In the field of materials science, its unique structure may endow materials with special optical and electrical properties. For example, it is introduced into specific polymer materials or makes materials have fluorescence properties, and it has emerged in the construction of optical sensors. By changing the fluorescence intensity or wavelength in response to specific substances, sensitive detection of harmful substances in the environment or specific biomarkers in organisms can be achieved.

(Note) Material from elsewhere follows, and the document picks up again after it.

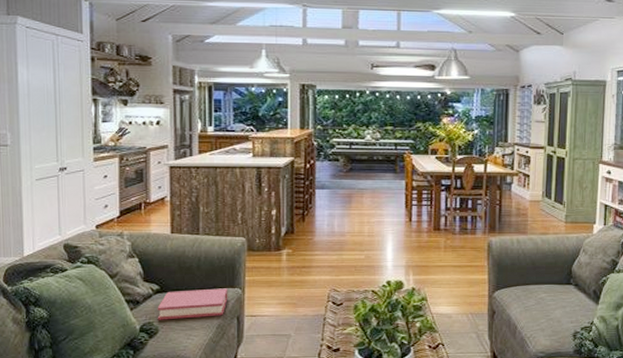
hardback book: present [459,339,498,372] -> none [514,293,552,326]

In the field of organic synthetic chemistry, the exploration of the synthesis route of this compound is of great value. Its complex structure prompts chemists to develop novel synthesis methods and strategies, and promotes the progress of organic synthesis technology. The study of reaction conditions and reagent selection during the synthesis process can provide reference for the synthesis of other similar complex compounds, expand the boundaries of organic synthesis chemistry, and help create more functional organic molecules.

The full name of this compound is longer, and the Chinese name is N- (2- (diethylamino) ethyl) -5 - (Z) - (5-fluoro-1,2-dihydro-2-oxo-3H-indole-3-subunit) methyl) -2,4-dimethyl-1H-pyrrole-3-formamide. However, at present, the market prospect of this substance seems to be hidden in the clouds, and it is still difficult to gain clear insight.

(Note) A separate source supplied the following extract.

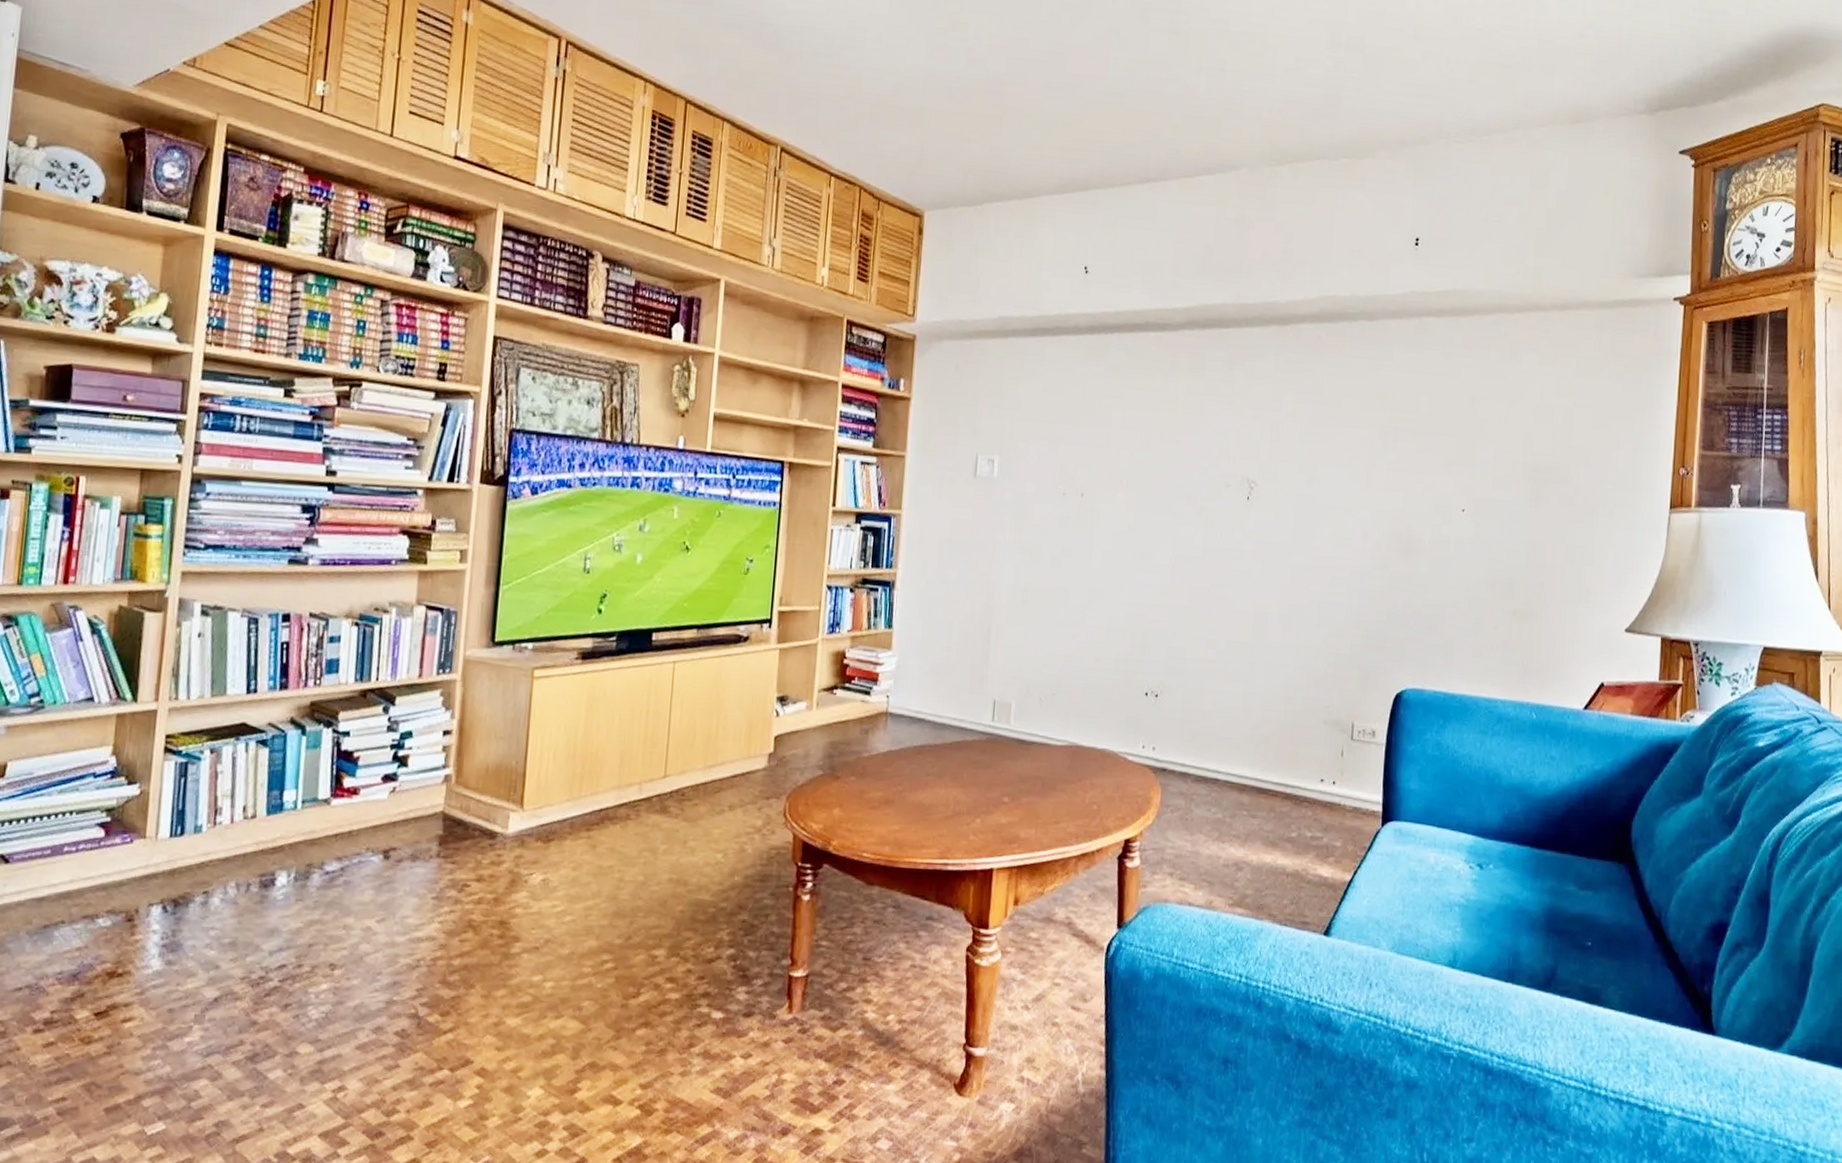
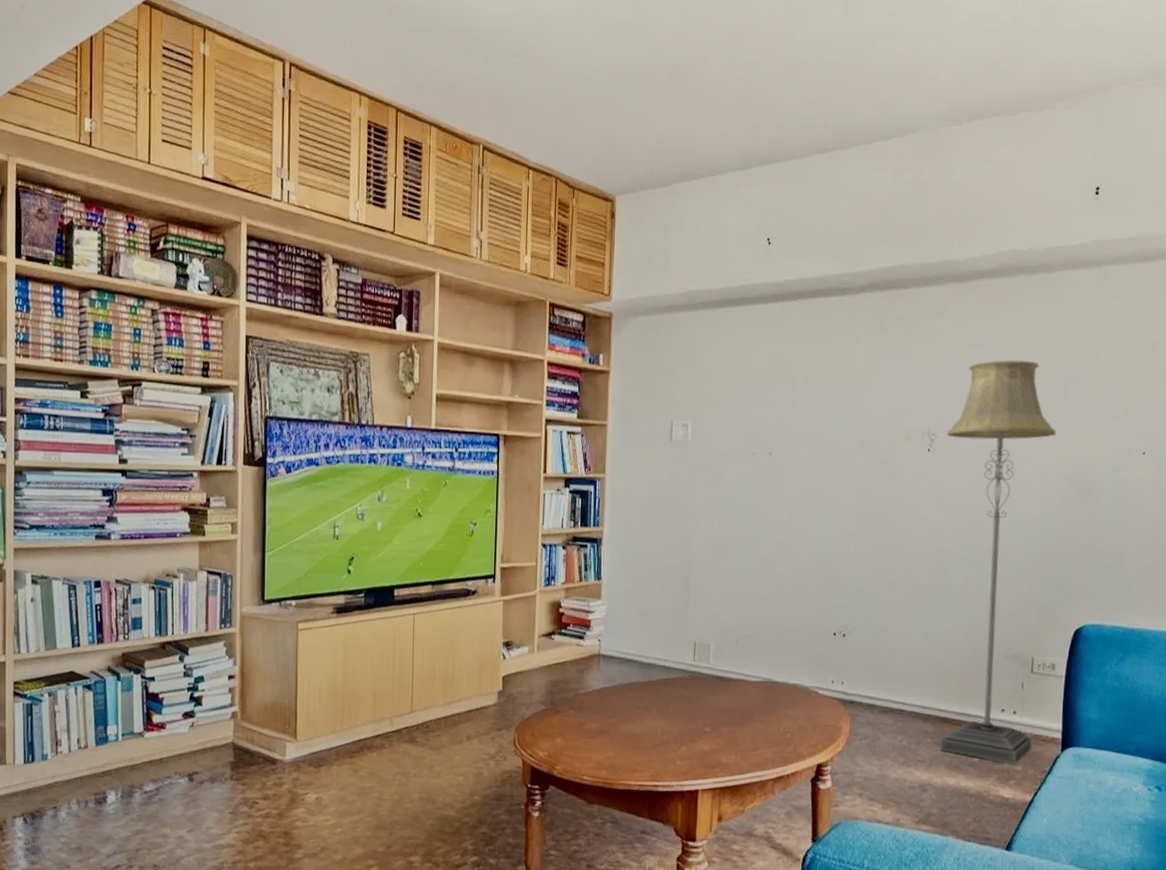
floor lamp: none [1255,407,1377,840] -> present [939,360,1056,764]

This substance may have potential opportunities in the field of pharmaceutical research and development. In the prevention and treatment of tumor diseases, many pyrrole and indole derivatives with specific structures often exhibit anti-tumor activities. If this compound also has such efficacy, through rigorous and systematic pharmacological research and clinical trials, it may become a new type of anti-cancer drug, which may be a major market opportunity.

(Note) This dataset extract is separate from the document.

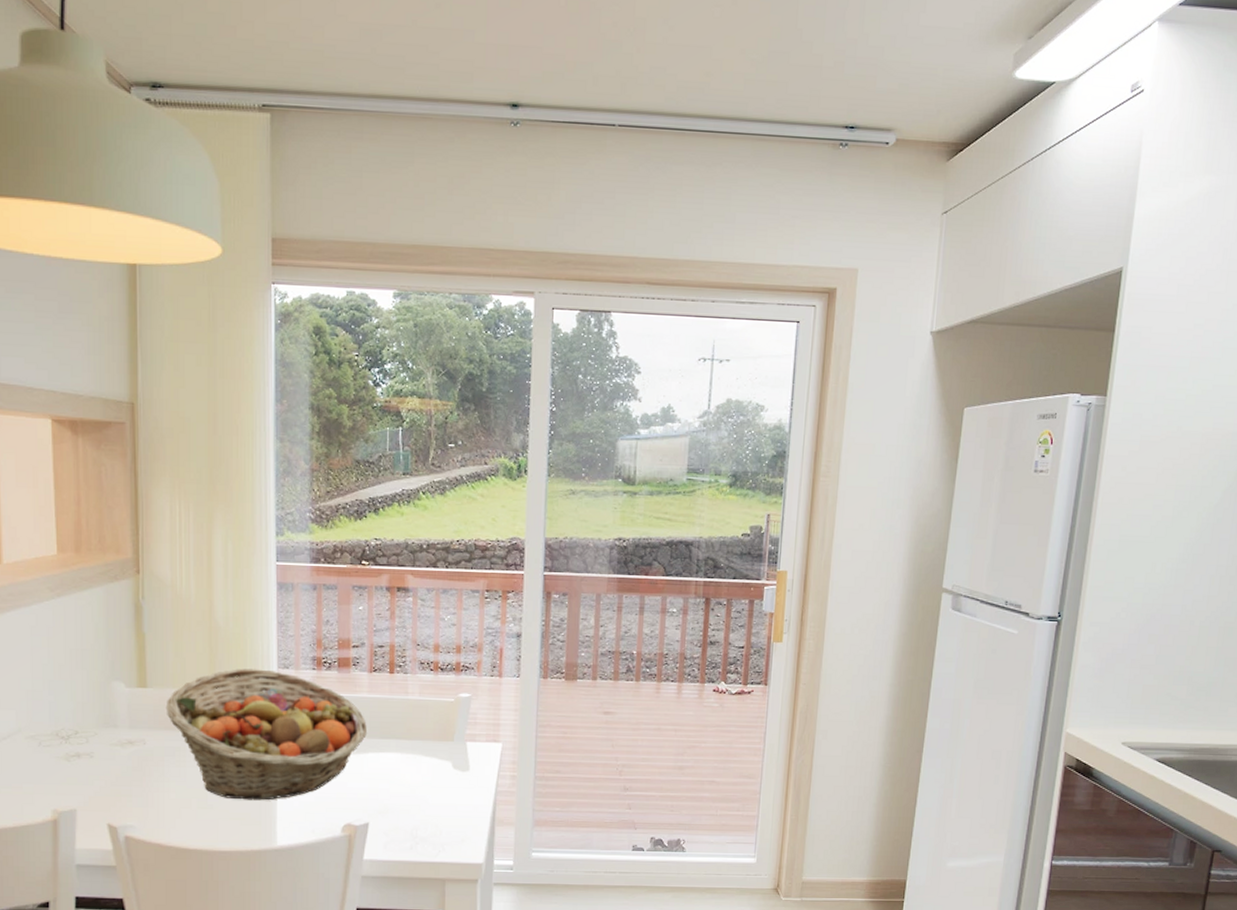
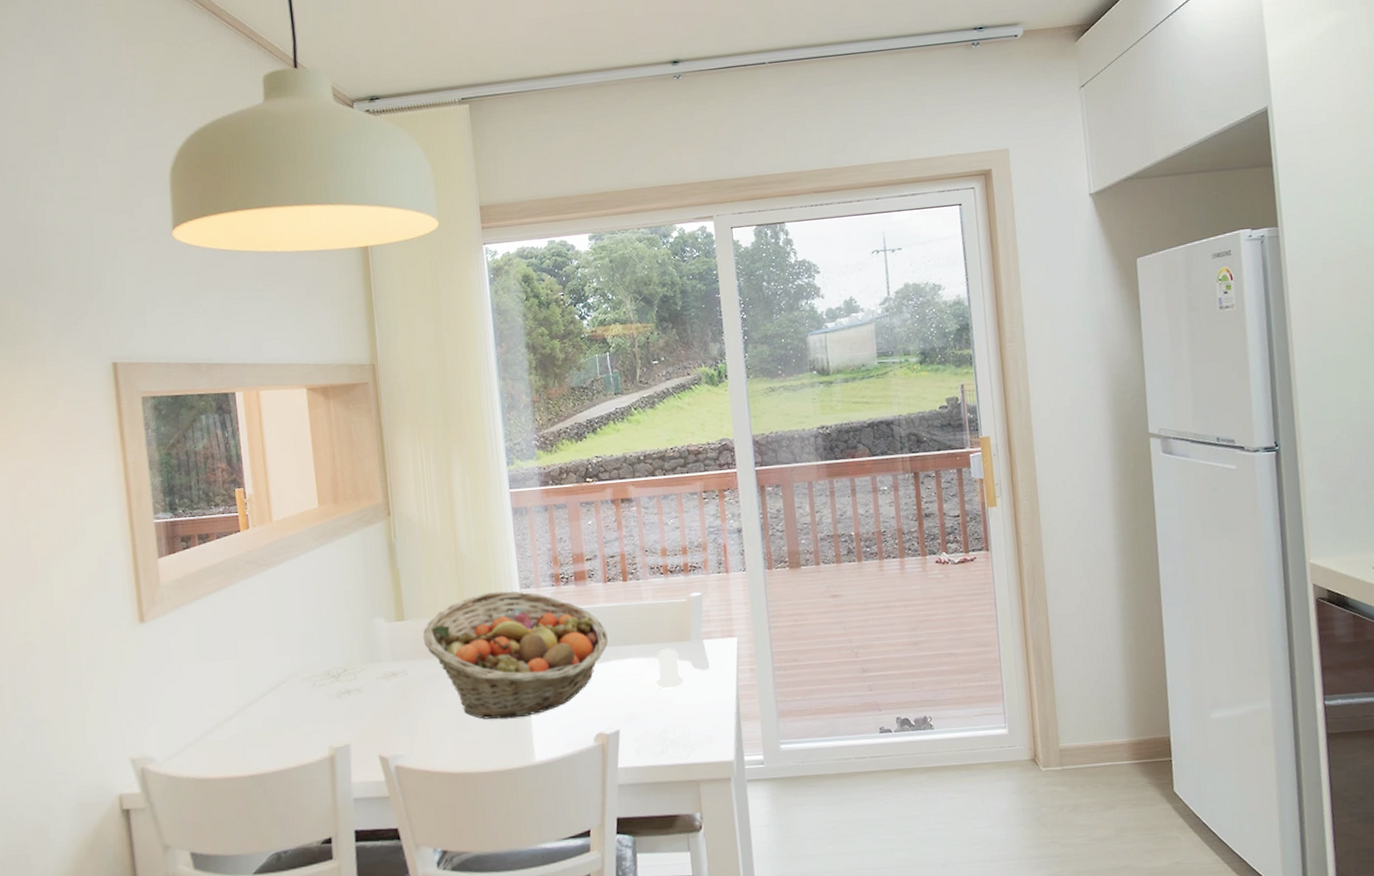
salt shaker: none [412,746,441,787] -> present [656,648,683,689]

However, it also faces many challenges. First, the road of drug development is long and full of thorns, requiring massive investment of manpower, material resources and time. From basic research to clinical application, it must undergo many rigorous tests to prove its safety and effectiveness. Second, the market competition is very fierce. In the field of medicine, anti-cancer drug research and development is a hot direction, and many pharmaceutical companies and scientific research institutions are involved in it. If you want to stand out, it is not easy. Third, after the drug is approved for marketing, marketing activities are also key. It is necessary to overcome many obstacles such as medical insurance policies, doctor recognition, and patient acceptance.
In summary, although N - (2 - (diethylamino) ethyl) -5 - ((Z) - (5 - fluoro-1,2 - dihydro-2 - oxo-3H - indole-3 - subunit) methyl) -2,4 - dimethyl-1H - pyrrole-3 - formamide has potential value in the field of medicine, its market prospect is still in a confusing state due to many factors, and it needs to be continuously explored and developed by scientific research and industry.